■ Actions à mener
**1.** Selon la chronique de l'album « Portraits », combien de titres cet album comporte-t-il ?
**2.** Mettez à jour un passage de la chronique de l'album « Portraits » en remplaçant « magistralement » par « brillamment ». Le passage débute aux mots « Il semblait difficile » et s'arrête après « de plus sombre. ».
**3.** Poursuivez la chronique de l'album « Portraits » à la suite de sa dernière phrase.
::: Texte à lire
Depuis 1999 et les italiens de Evol, personne n’avait eu l’audace de nous envoyer en pleine face un titre d’album aux mille visages, mais ici ces « Portraits » semblent posséder toutes les facettes saillantes qui vous cisailleront l’esprit grâce à cette haine toujours présente dans leur black metal torturé, brumeux et aérien.

Et pour bien illustrer le propos, AODON choisit toujours des artistes avec attention et minutie, car si leur second album « 11069 » avait eu les faveurs de Ludovic Robin, trois ans plus tard c’est Alex Eckman, artiste contemporain qui pénètre les pensées (peut-être et subjectivement situé entre Picasso et Dali), qui était le mieux placé pour visualiser la musique de cet album et montrer intérieurement ce que l’on ne peut pas lire sur les visages.

AODON nous replonge en immersion, encore et toujours au travers de textes français subtilement bien pensés et rédigés que le trio (toujours) met tour à tour en lumière par des chansons qui déchirent et défigurent celui qui ose tenter l’aventure ; en ouvrant cette nouvelle boîte de Pandore où les neuf titres seront de véritables chaînes avec au bout leurs crochets pour vous attirer finalement vers les enfers (comme le faisait Hellraiser), au lieu d’en faire sortir les maux.

Et dans ces textes AODON parle de solitude bien souvent, de souffrance constamment, et de mort assurément. Le tout de manière personnelle à chaque titre, d’où les neuf portraits qui y sont dessinés grâce au chant éraillé de M-Kha qui saura encore une fois hurler l’agonie comme un loup solitaire dans la faible lueur de la nuit.

La nature humaine y est décrite avec un regard noir rempli de compassion, mais aussi comme une funèbre oraison. Et la musique d’ AODON n’aura jamais été aussi intelligente de paradoxe, parce que la rage que ce groupe a toujours possédé est encore infiniment présente, mais elle se mêle à des émotions plus raffinées, plus humaines et tout aussi écorchées.

Il semblait difficile de faire mieux que « 11069 » parce qu’AODON avait magistralement composé dans une dimension musicale la définition de la souffrance, mais aujourd’hui « Portraits » s’ouvre intégralement vers la nature humaine et en extirpe ce qu’il y a de plus sombre.

Ce nouvel album va plus loin, même s’il est moins long que son prédécesseur de quelques minutes ; rien qu’avec « Swen » on découvre une mélancolie réelle qui surgit des ténèbres au niveau des guitares en plein milieu de nulle part, ce qui accentue le mouvement vers quelque chose d’éthéré tout en gardant cette volonté de détruire.
::::::
::: Données fournies
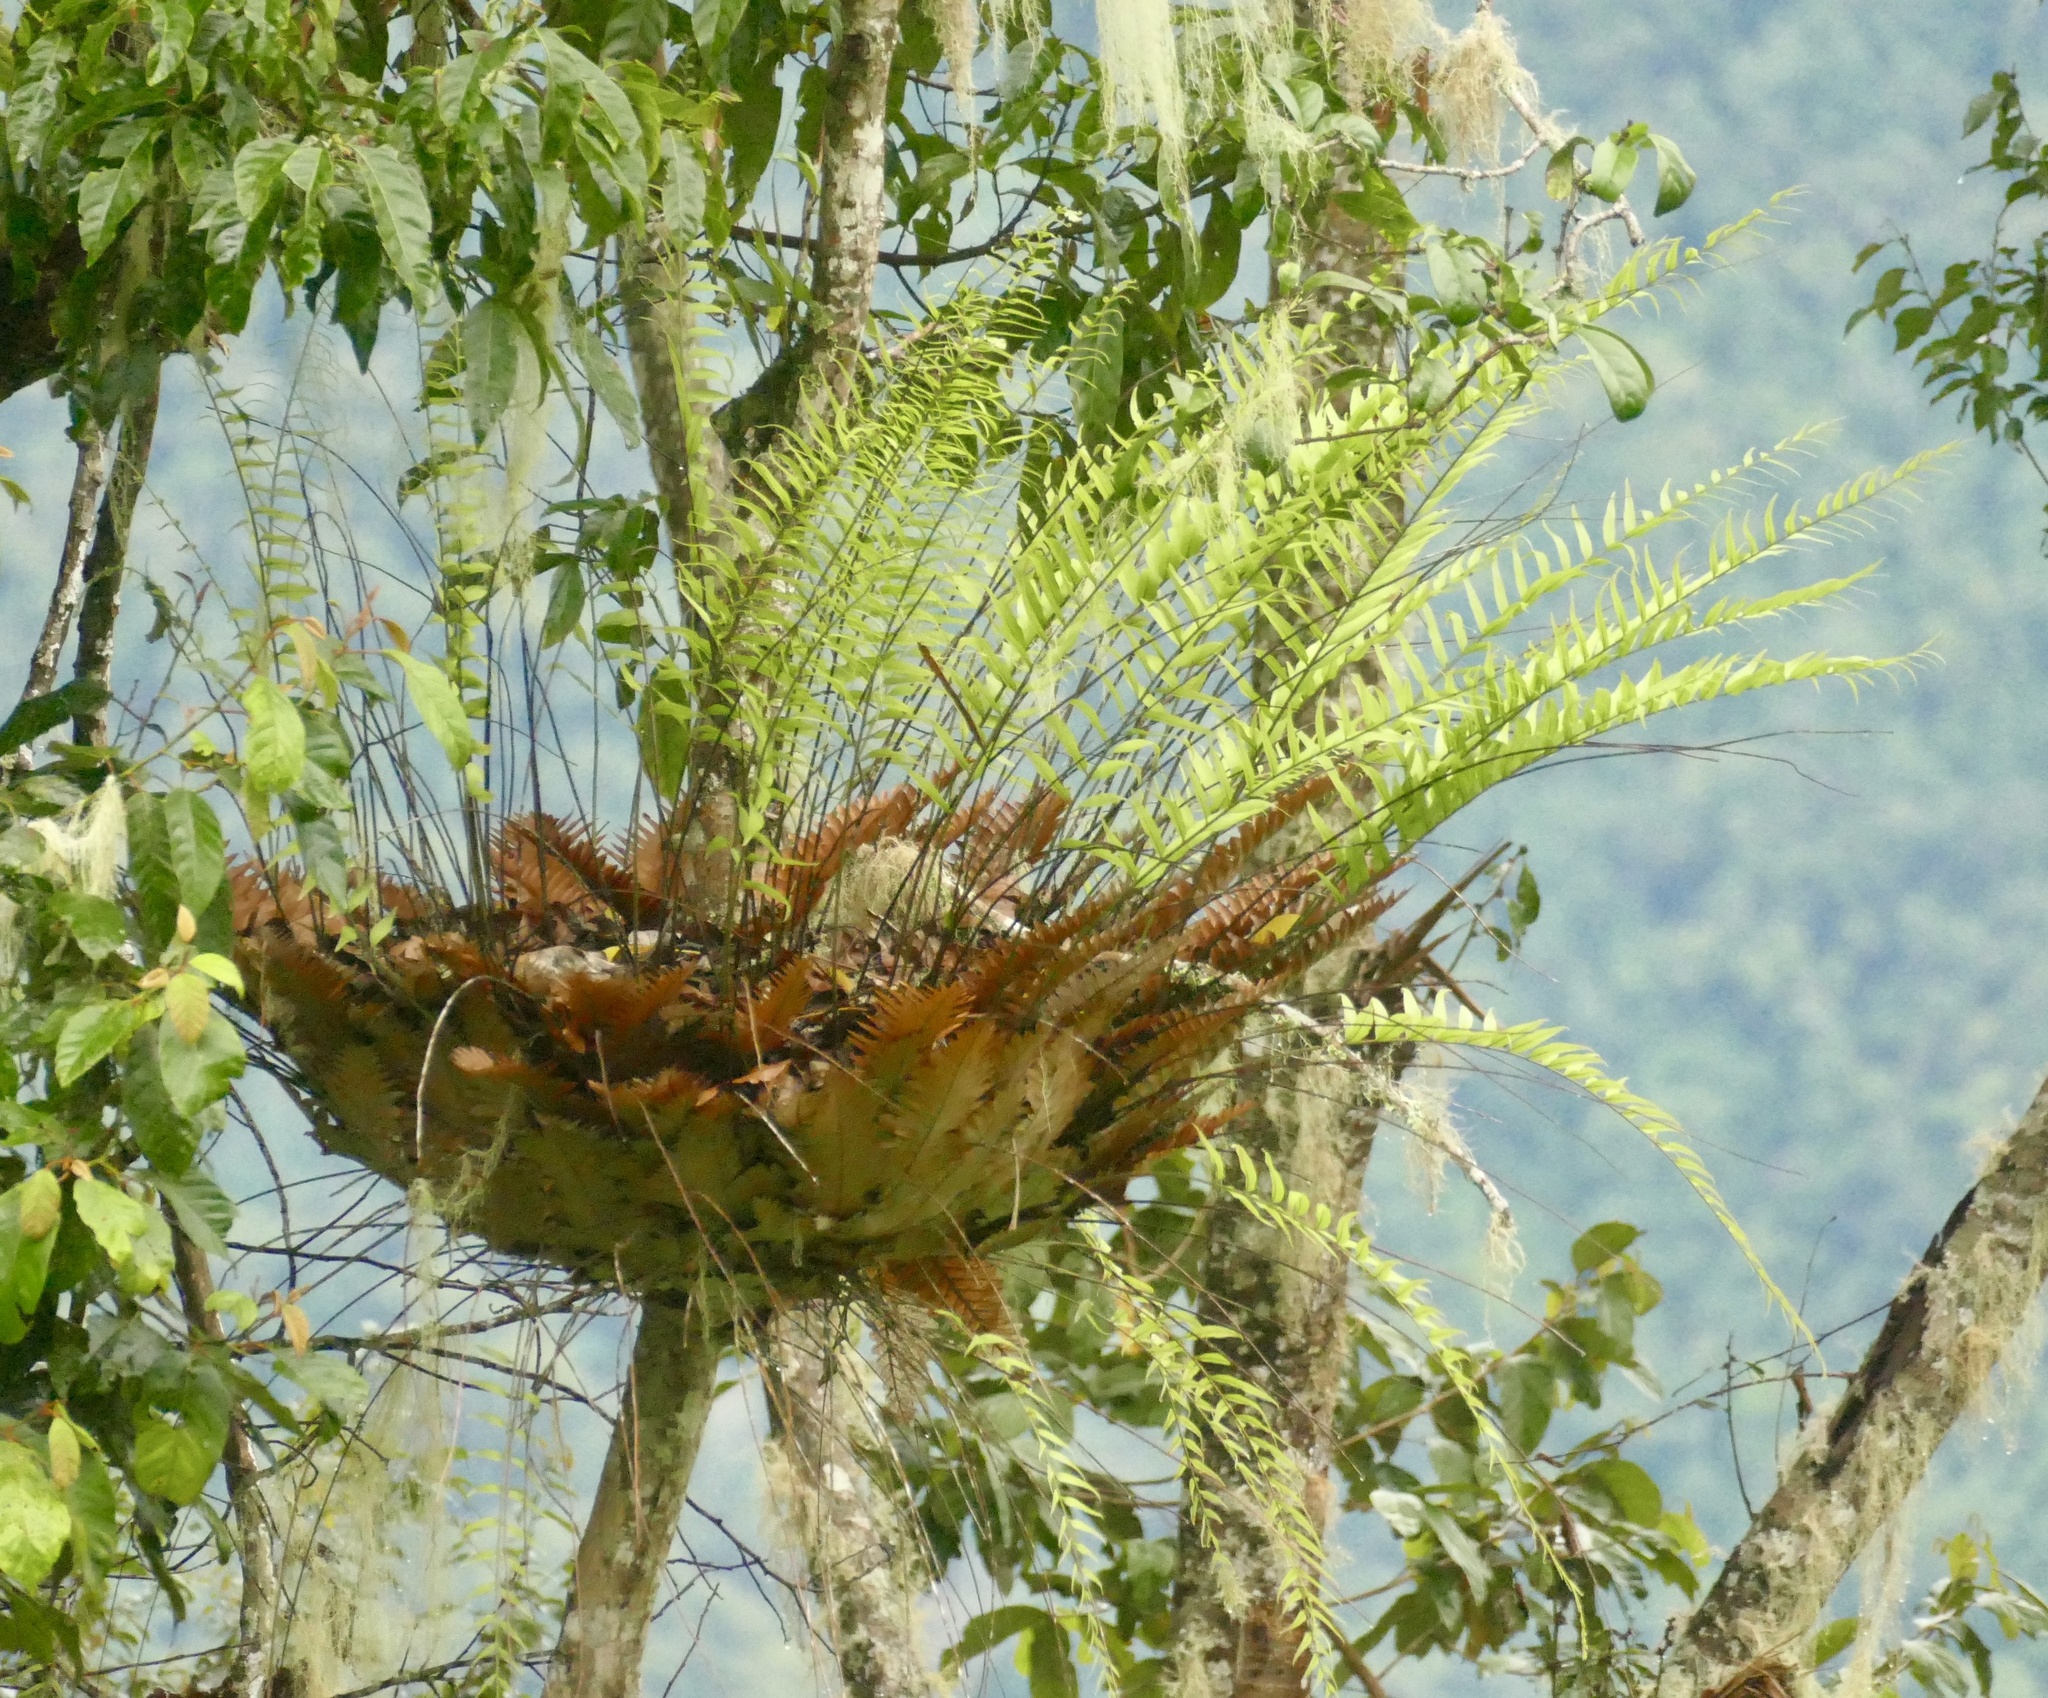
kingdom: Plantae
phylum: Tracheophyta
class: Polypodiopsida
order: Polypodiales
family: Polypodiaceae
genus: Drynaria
::::::
■ Résultats par tâche
**1.** Neuf titres.

**2.**
Il semblait difficile de faire mieux que « 11069 » parce qu’AODON avait brillamment composé dans une dimension musicale la définition de la souffrance, mais aujourd’hui « Portraits » s’ouvre intégralement vers la nature humaine et en extirpe ce qu’il y a de plus sombre.

**3.**
La connexion qui s’était faite avec le Vamacara studio sur les deux premiers albums n’est plus, et AODON s’est orienté pour mixer et masteriser ce nouvel album vers les studios de AJ Viana Productions, basés proche de Philadelphie, mais ils ont su conserver l’esprit de la musique du groupe, sans le dénaturer tel qu’il a toujours été.

On retrouve avec « Egon » la facette nihiliste que peut avoir la musique d’AODON et pendant qu’on écoute ces envolées mortelles on regarde « l’azur perdu de la splendeur terrestre ».

« Portraits » nous identifie pas à pas dans un réseau social spirituel où les ténèbres sont la connexion et où la batterie dégage sa fureur sur les morceaux tandis que les guitares s’amusent à jouer une ambivalence perverse, attirant l’auditeur comme un morceau de viande attaché à la laisse d’un chien affamé, pour mieux le laisser choir dans des atmosphères où « le rouge a devasté la Terre entière », ramenant quelque part à la génèse de toute chose .

On frémit, on ressent, on est en vie à l’écoute de ce nouvel album, et c’est dans un univers sans faille qu’« Andreas » vous amènera « dans des couloirs sans fin », à écouter cette voix ô combien gémissante et amère d’un esprit sain enfermé dans un corps malade.

Mais alors que l’on pensait finir l’album de manière hémorragique n’attendant que la fin lentement pour que nos visages reprennent possession de nous-mêmes, « Liza » presque épique sur ses batteries, vient avec ses variations de violences et ses ambiances fantasmagoriques « souffler au creux de votre oreille sa poésie glaçante ».

Vous aurez hâte de changer de portraits pour découvrir ce qu’il se passe derrière chaque masque, chaque secret terrifiant qu’il renferme, jusqu’à « Inaki » brûlante ne laissant derrière elle qu’ « une ligne incendescante » et enfin « Sheelagh », certainement la plus cosmique qui « dans un cercle obscur » vous laisse seul, une fois l’album terminé « croupissant lentement jusqu’au soleil mourant »…

« 11069 » confirmait le talent de AODON, mais « Portraits » affirme sa domination.